• **Assignment**
Every line below containing the word "uživatele" should be found and copied.

------------------------------------------------------------------------

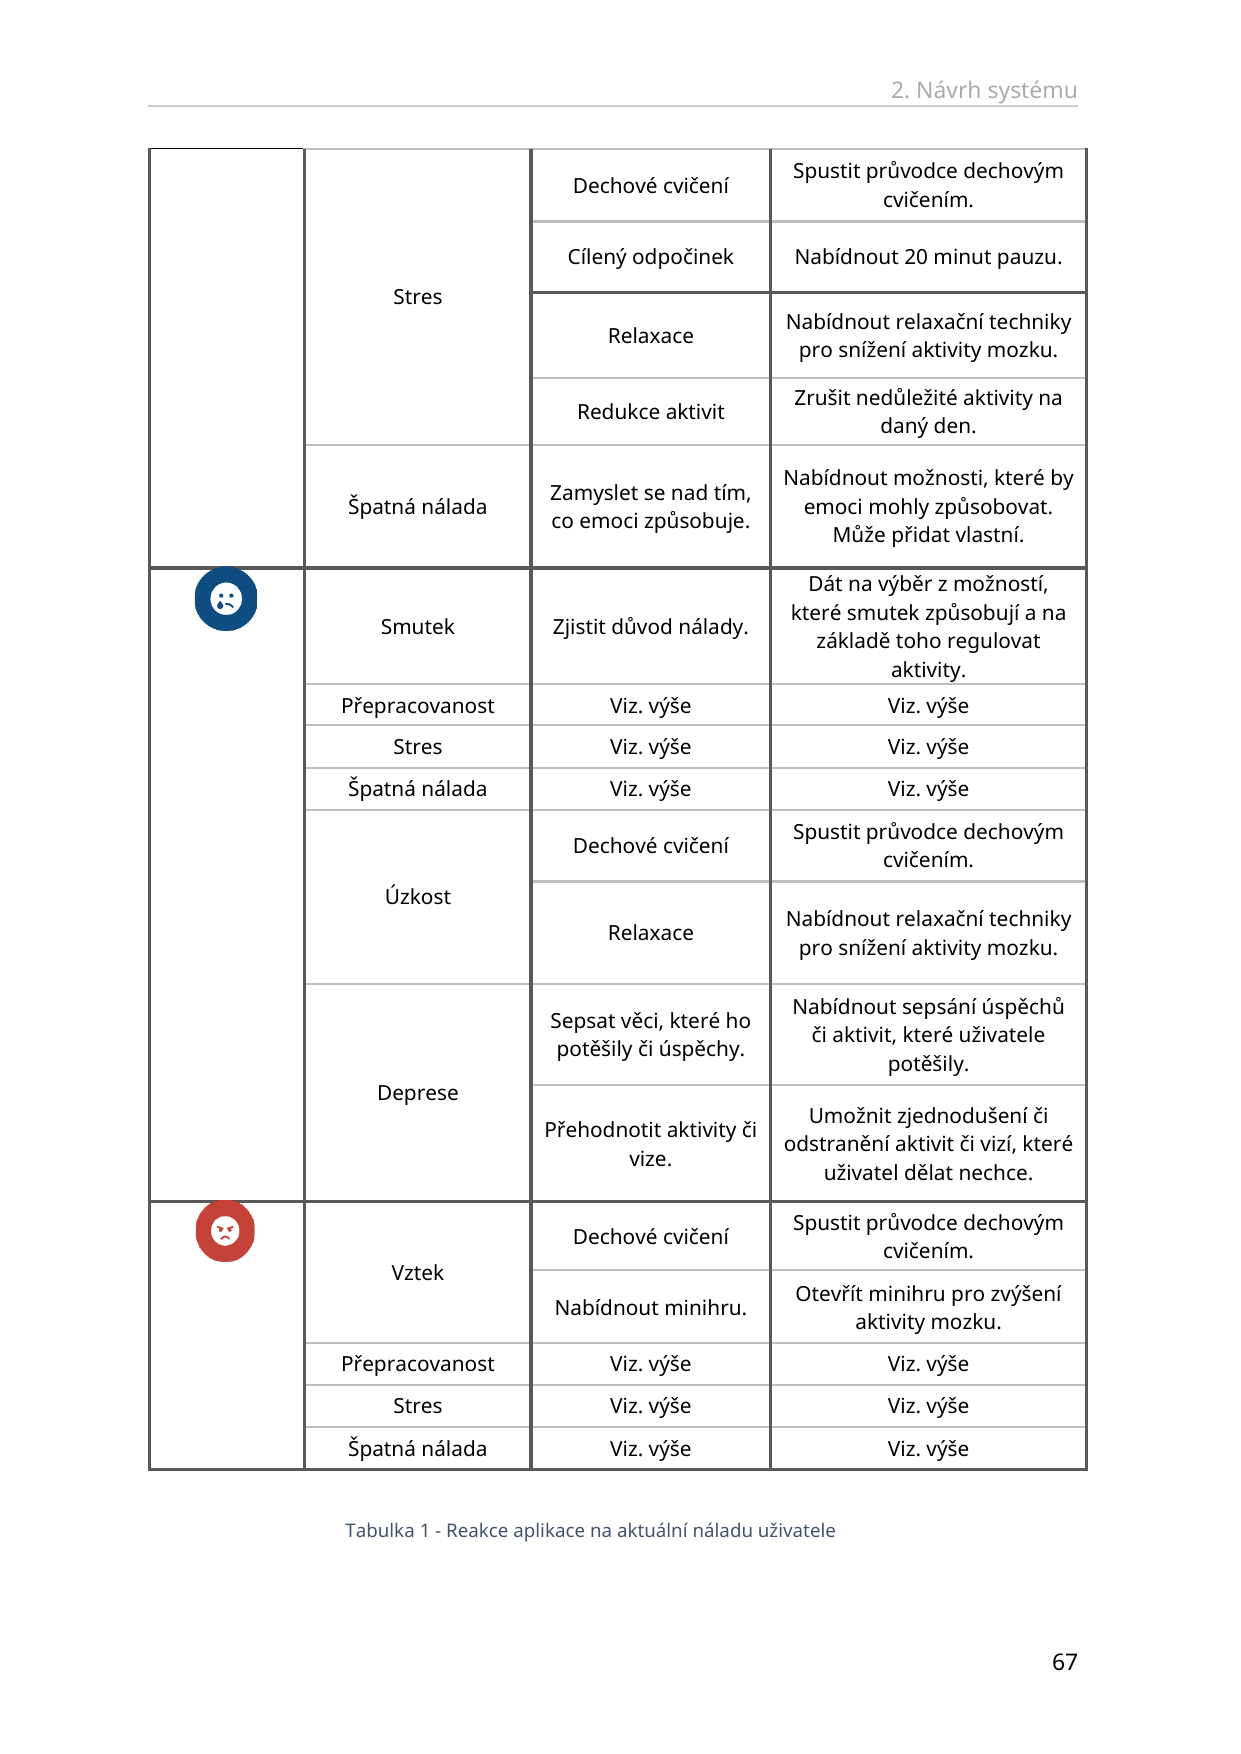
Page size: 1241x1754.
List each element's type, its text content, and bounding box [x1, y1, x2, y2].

text Tabulka 1 - Reakce aplikace na aktuální náladu uživatele [148, 1518, 1033, 1543]
table_cell Viz. výše [533, 685, 769, 724]
table_cell [151, 570, 303, 1200]
table_cell Zamyslet se nad tím, co emoci způsobuje. [533, 446, 769, 566]
table_cell Otevřít minihru pro zvýšení aktivity mozku. [772, 1271, 1085, 1342]
table_cell Cílený odpočinek [533, 223, 769, 291]
table_cell Dechové cvičení [533, 811, 769, 880]
table_cell Redukce aktivit [533, 379, 769, 444]
table_cell Stres [306, 726, 529, 767]
table_cell Spustit průvodce dechovým cvičením. [772, 150, 1085, 220]
table_cell Viz. výše [533, 1428, 769, 1468]
table_cell Vztek [306, 1203, 529, 1342]
table_cell Viz. výše [772, 769, 1085, 808]
table_cell Relaxace [533, 883, 769, 983]
table_cell Viz. výše [772, 685, 1085, 724]
table_cell Viz. výše [533, 1344, 769, 1383]
table_cell Nabídnout 20 minut pauzu. [772, 223, 1085, 291]
table_cell Deprese [306, 985, 529, 1200]
table_cell Špatná nálada [306, 446, 529, 566]
table_cell Viz. výše [533, 726, 769, 767]
table_cell Nabídnout sepsání úspěchů či aktivit, které uživatele potěšily. [772, 985, 1085, 1084]
table_cell Přehodnotit aktivity či vize. [533, 1086, 769, 1200]
table_cell Dechové cvičení [533, 1203, 769, 1269]
table_cell Sepsat věci, které ho potěšily či úspěchy. [533, 985, 769, 1084]
table_cell Přepracovanost [306, 685, 529, 724]
table_cell Viz. výše [533, 769, 769, 808]
table_cell Viz. výše [533, 1386, 769, 1426]
table_cell Viz. výše [772, 1344, 1085, 1383]
table_cell Smutek [306, 570, 529, 683]
table_cell Spustit průvodce dechovým cvičením. [772, 1203, 1085, 1269]
table_cell Spustit průvodce dechovým cvičením. [772, 811, 1085, 880]
table_cell Dát na výběr z možností, které smutek způsobují a na základě toho regulovat aktivity. [772, 570, 1085, 683]
table_cell Úzkost [306, 811, 529, 983]
picture [195, 1200, 255, 1262]
table_cell Přepracovanost [306, 1344, 529, 1383]
table_cell Zrušit nedůležité aktivity na daný den. [772, 379, 1085, 444]
table_cell Špatná nálada [306, 769, 529, 808]
table_cell Nabídnout možnosti, které by emoci mohly způsobovat. Může přidat vlastní. [772, 446, 1085, 566]
table_cell [151, 1203, 303, 1468]
table_cell Špatná nálada [306, 1428, 529, 1468]
table_cell Dechové cvičení [533, 150, 769, 220]
table_cell Viz. výše [772, 1428, 1085, 1468]
table_cell Stres [306, 150, 529, 444]
table_cell Nabídnout relaxační techniky pro snížení aktivity mozku. [772, 294, 1085, 377]
picture [194, 566, 258, 631]
table_cell Relaxace [533, 294, 769, 377]
table_cell Zjistit důvod nálady. [533, 570, 769, 683]
table_cell Nabídnout minihru. [533, 1271, 769, 1342]
table_cell Viz. výše [772, 1386, 1085, 1426]
table_cell Nabídnout relaxační techniky pro snížení aktivity mozku. [772, 883, 1085, 983]
table_cell Umožnit zjednodušení či odstranění aktivit či vizí, které uživatel dělat nechce. [772, 1086, 1085, 1200]
table_cell Stres [306, 1386, 529, 1426]
table_cell Viz. výše [772, 726, 1085, 767]
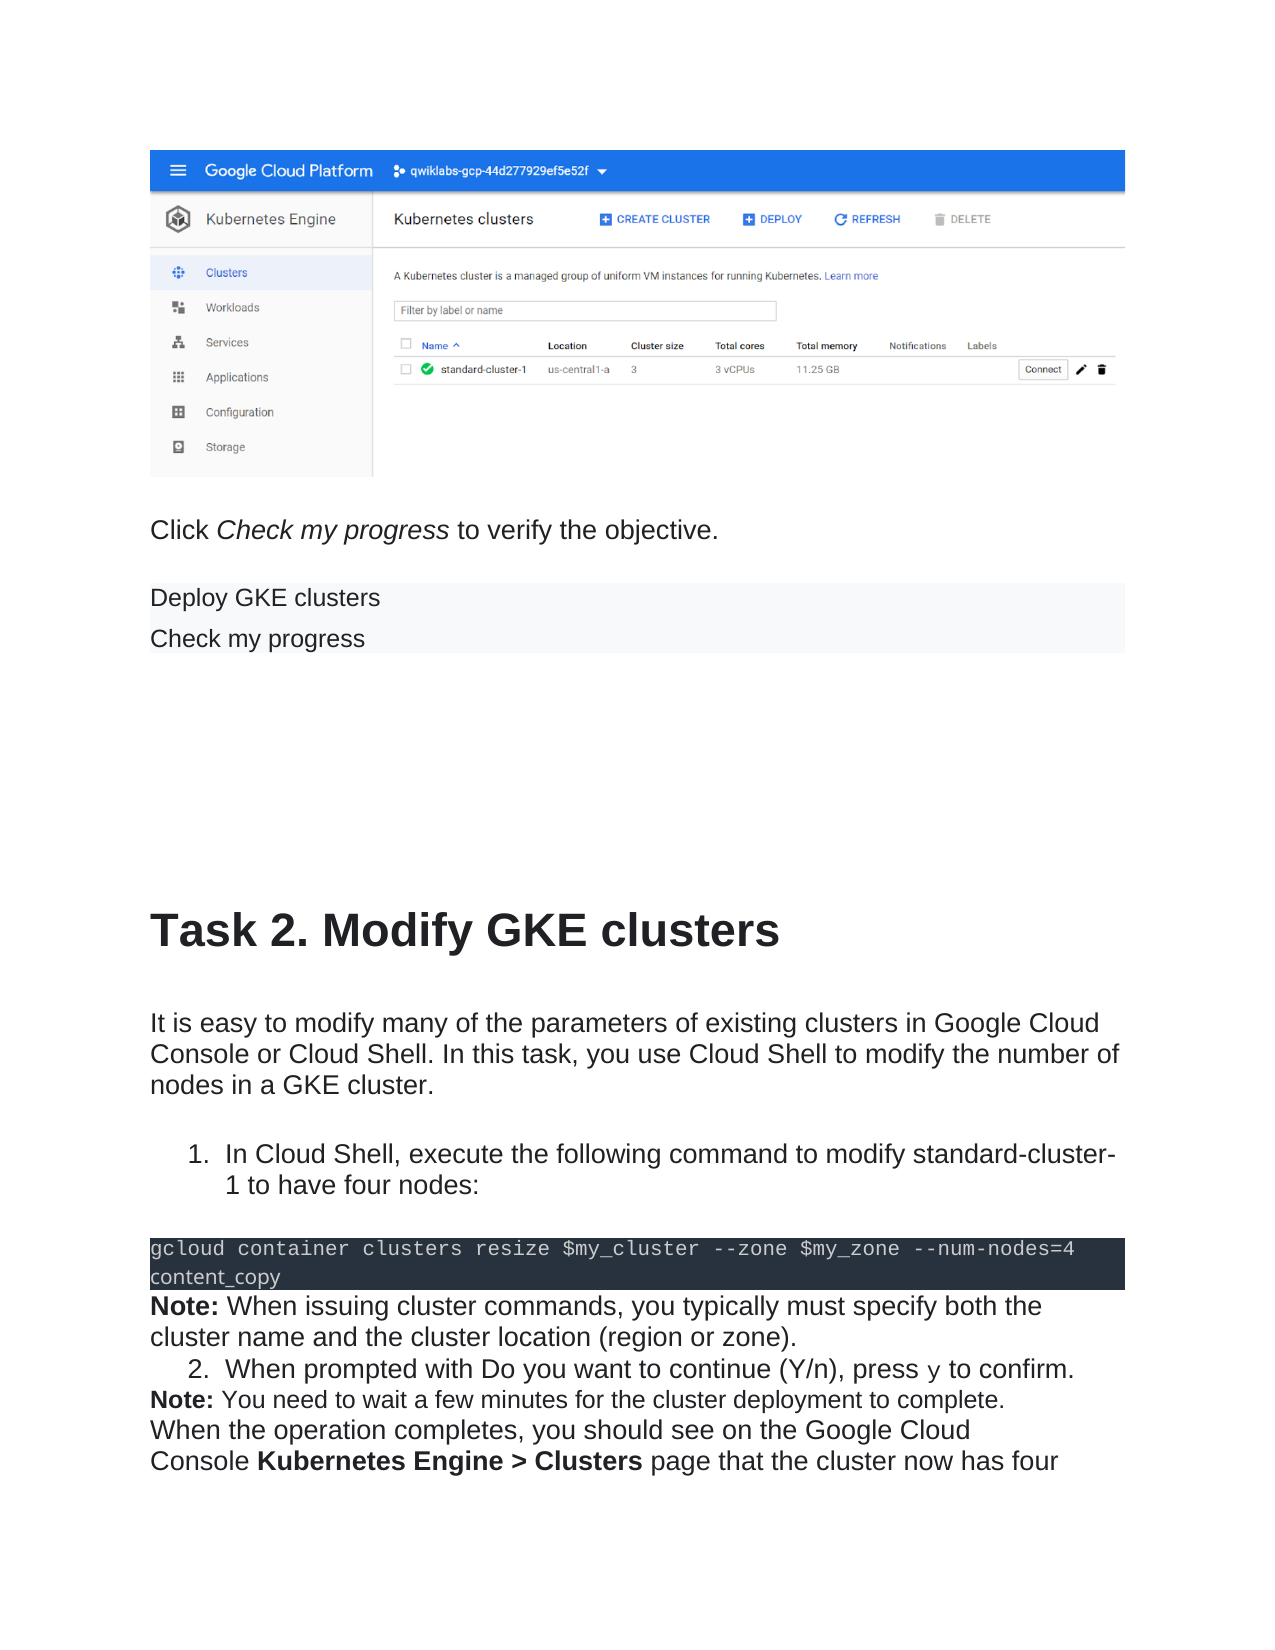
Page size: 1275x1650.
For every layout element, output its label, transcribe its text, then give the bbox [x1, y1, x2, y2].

text Task 2. Modify GKE clusters [150, 903, 1125, 957]
text Deploy GKE clusters [150, 583, 1125, 612]
text It is easy to modify many of the parameters of existing clusters in Google Cloud Console or Cloud Shell. In this task, you use Cloud Shell to modify the number of nodes in a GKE cluster. [150, 1007, 1125, 1101]
text gcloud container clusters resize $my_cluster --zone $my_zone --num-nodes=4 [150, 1238, 1125, 1262]
list In Cloud Shell, execute the following command to modify standard-cluster-1 to have four nodes: [187, 1138, 1125, 1201]
picture [150, 150, 1125, 477]
text Note: When issuing cluster commands, you typically must specify both the cluster name and the cluster location (region or zone). [150, 1290, 1125, 1353]
text Click Check my progress to verify the objective. [150, 514, 1125, 545]
text Note: You need to wait a few minutes for the cluster deployment to complete. [150, 1385, 1125, 1414]
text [150, 1414, 1125, 1477]
text Check my progress [150, 624, 1125, 653]
text content_copy [150, 1262, 1125, 1290]
list When prompted with Do you want to continue (Y/n), press y to confirm. [187, 1353, 1125, 1385]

------------------------------------------------------------------------

• **Exercise output**
text Tabulka 1 - Reakce aplikace na aktuální náladu uživatele [148, 1518, 1033, 1543]
table_cell Nabídnout sepsání úspěchů či aktivit, které uživatele potěšily. [772, 985, 1085, 1084]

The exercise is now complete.